TEKS BACAAN:
Syaikh Muhammad bin Shalih al-‘Utsaimin rahimahullah menyebutkan mengenai sebagian ciri-ciri Ahlul bid’ ah (syi'ah, khawarij, mu'tazilah, dll) yakni mereka sangat fanatik kepada pendapat-pendapat ulama/pemimpin golongan mereka saja. Sehingga mereka pun tidak mau kembali kepada kebenaran meskipun kebenaran itu sudah tampak jelas bagi mereka. 

Tentu hal ini menjadi nasihat yg jelas kepada kita kaum muslimin, baik itu yg mengaku salafy, ikhwany, tahriry, tablighy, maupun jihady untuk tetap selalu mengutamakan al haq di atas hujjah yg jelas ketimbang membela mati-matian jamaahnya yg hanya akan meninggalkan benih-benih asshobiyah.
Memang kita boleh saja menisbatkan diri dan memberikan loyalitas kepada organisasi atau harakah apapun yang msh dalam lingkup ahlussunnah wal jama'ah. Hal yang keliru adalah ketika kita dengan seenaknya menguji dan menanyai seseorang dengan nama-nama tersebut semisal dgn bertanya, "apakah anda salafy atau ikhwany?", kemudian akhirnya kita menempatkan wala' wal bara', berdasarkan nama kelompok-kelompok itu.

DATA TERSEDIA:
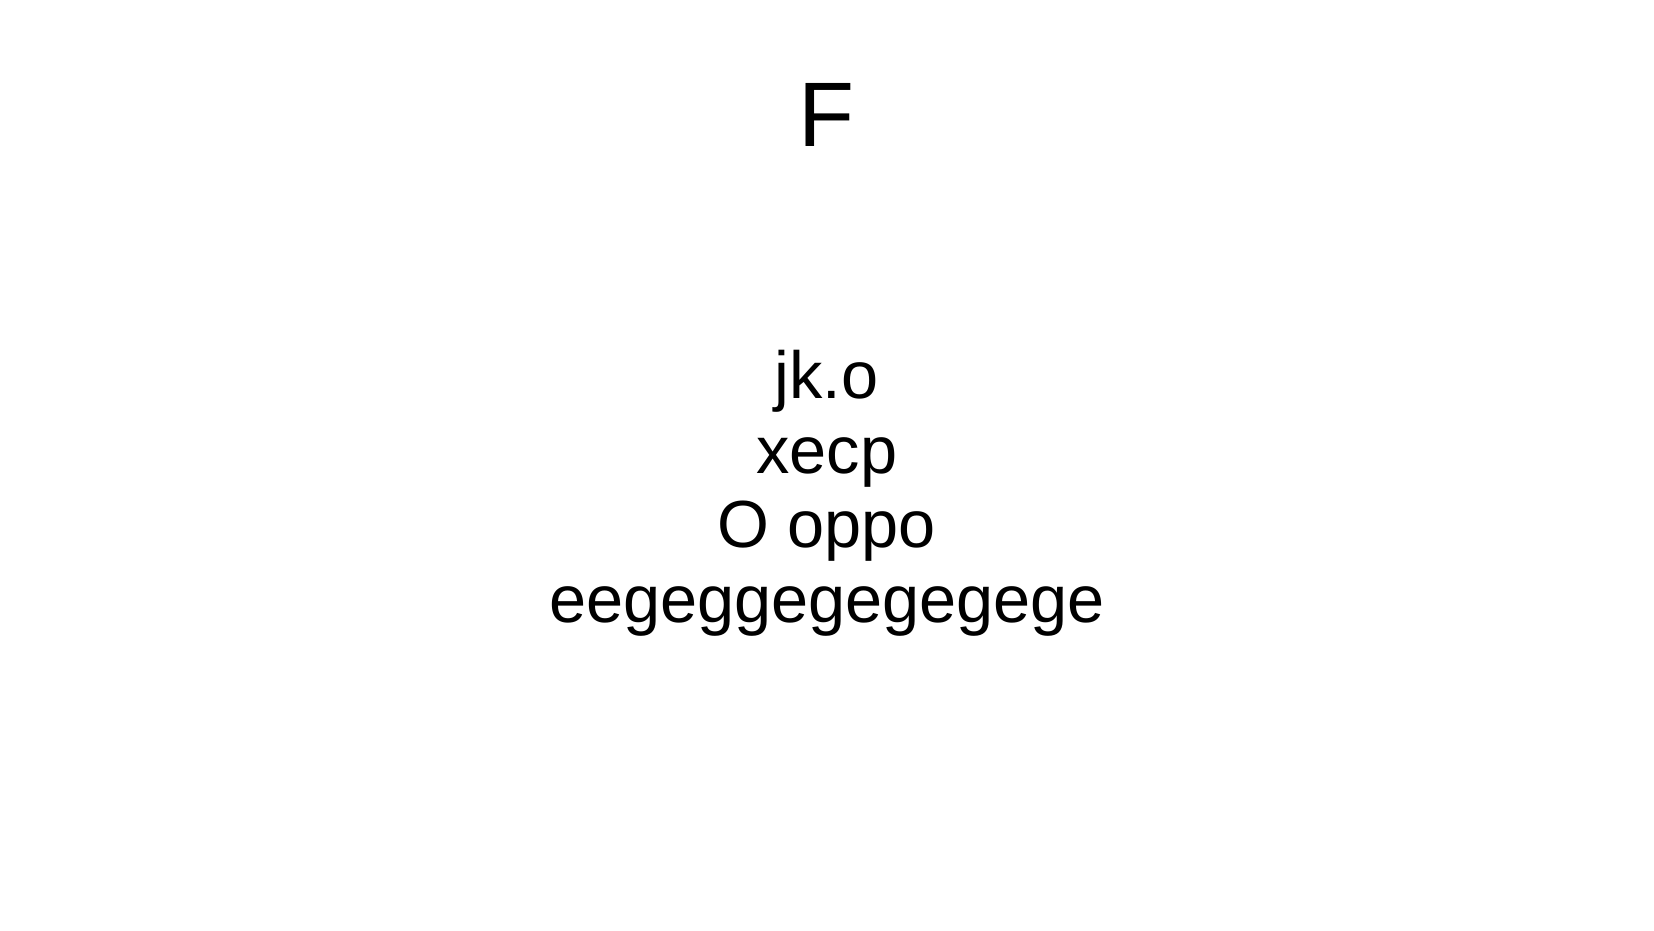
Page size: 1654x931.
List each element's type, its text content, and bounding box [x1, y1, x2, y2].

PERINTAH TUGAS: Menurut teks bacaan, mengapa Ahlul bid'ah tidak mau kembali kepada kebenaran meskipun kebenaran itu sudah tampak jelas bagi mereka? Jawablah dalam satu sampai tiga kalimat.

JAWABAN LENGKAP: Ahlul bid'ah sangat fanatik kepada pendapat-pendapat ulama atau pemimpin golongan mereka saja. Karena fanatisme itu, mereka tidak mau kembali kepada kebenaran walaupun kebenaran tersebut sudah tampak jelas bagi mereka.